“The Negro Speaks of Rivers”
At-A-Glance
Composed: 1941
About this Piece
Composer Margaret Bonds first met Langston Hughes in 1936, and the two developed a lifelong friendship and collaborative relationship that saw Bonds set much of Hughes’ poetry to music. Hughes wrote “The Negro Speaks of Rivers” aged just 17, composing it on the back of an envelope while crossing the Mississippi River during a journey with his father that would eventually take him to Mexico. The poem considers the contemporary African American experience alongside the ancient, shared memories of African peoples, tracing their connection to rivers on both continents. In 1921, Hughes submitted the poem to The Crisis, the publication of the NAACP, which was edited by W.E.B. Du Bois. Upon reading the poem, Du Bois recalled asking, “What colored person is there, do you suppose, in the United States who writes like that and yet is unknown to us?”

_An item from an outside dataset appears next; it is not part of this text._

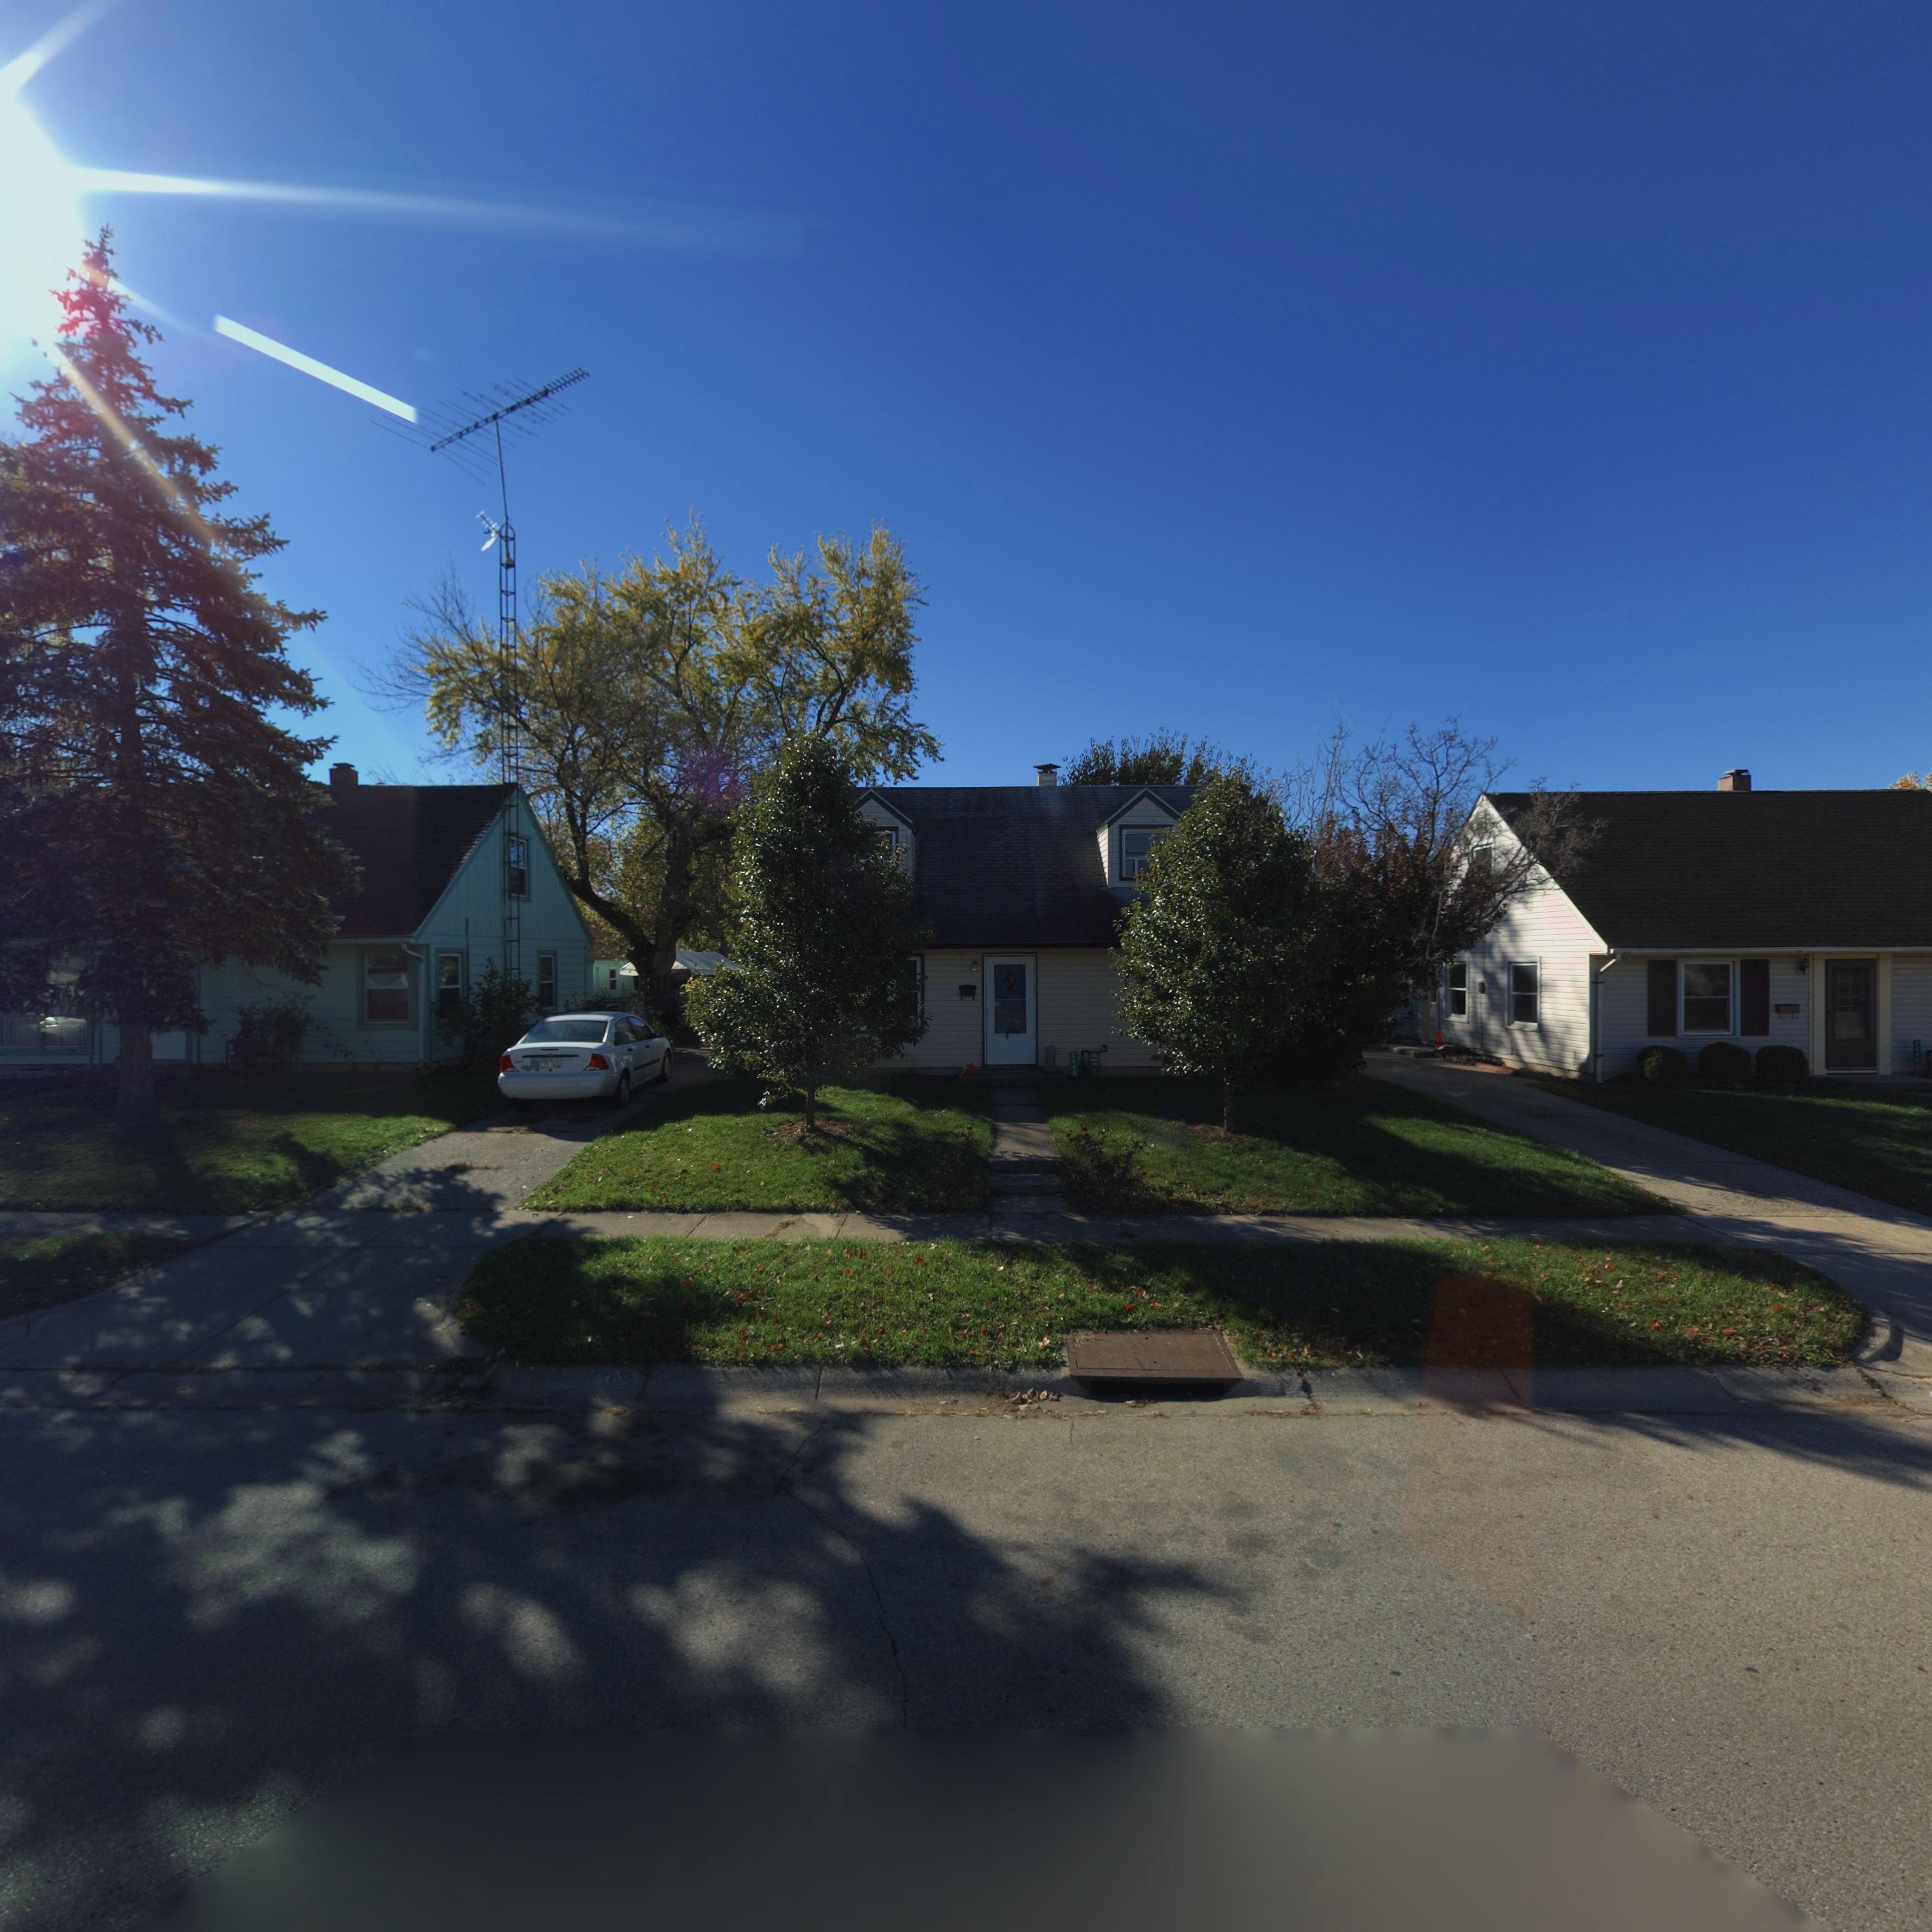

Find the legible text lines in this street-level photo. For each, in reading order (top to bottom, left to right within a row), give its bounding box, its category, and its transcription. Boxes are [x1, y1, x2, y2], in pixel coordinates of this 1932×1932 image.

[1914, 1040, 1920, 1063] StreetNumber: 2444
[1071, 1052, 1077, 1077] StreetNumber: 2440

Characteristic of her approach to art songs, Bonds evokes the meaning of her text in both the melody and the accompaniment, often playing one off the other. Word painting sees the vocalist steadily, even laboriously, ascend to the line “raised the pyramids above it,” and the melody and the churning accompaniment slow to a complete halt with the phrase “lulled me to sleep.” The accompaniment offers character variations on the churning ostinato that runs throughout the song: shifting from major to minor tonalities based on the nature of the memory, offering a low dissonant chord, evoking an antebellum cakewalk at the mention of Lincoln, all before returning to the original contemplative, world-weary theme that opened the song.
“The Negro Speaks of Rivers”
by Langston Hughes (1921)
I’ve known rivers:
I’ve known rivers ancient as the world and older than the flow of human blood in human veins.
My soul has grown deep like the rivers.
I bathed in the Euphrates when dawns were young.
I built my hut near the Congo and it lulled me to sleep.
I looked upon the Nile and raised the pyramids above it.
I heard the singing of the Mississippi when Abe Lincoln went down to New Orleans, and I’ve seen its muddy bosom turn all golden in the sunset.
I’ve known rivers:
Ancient, dusky rivers.
My soul has grown deep like the rivers.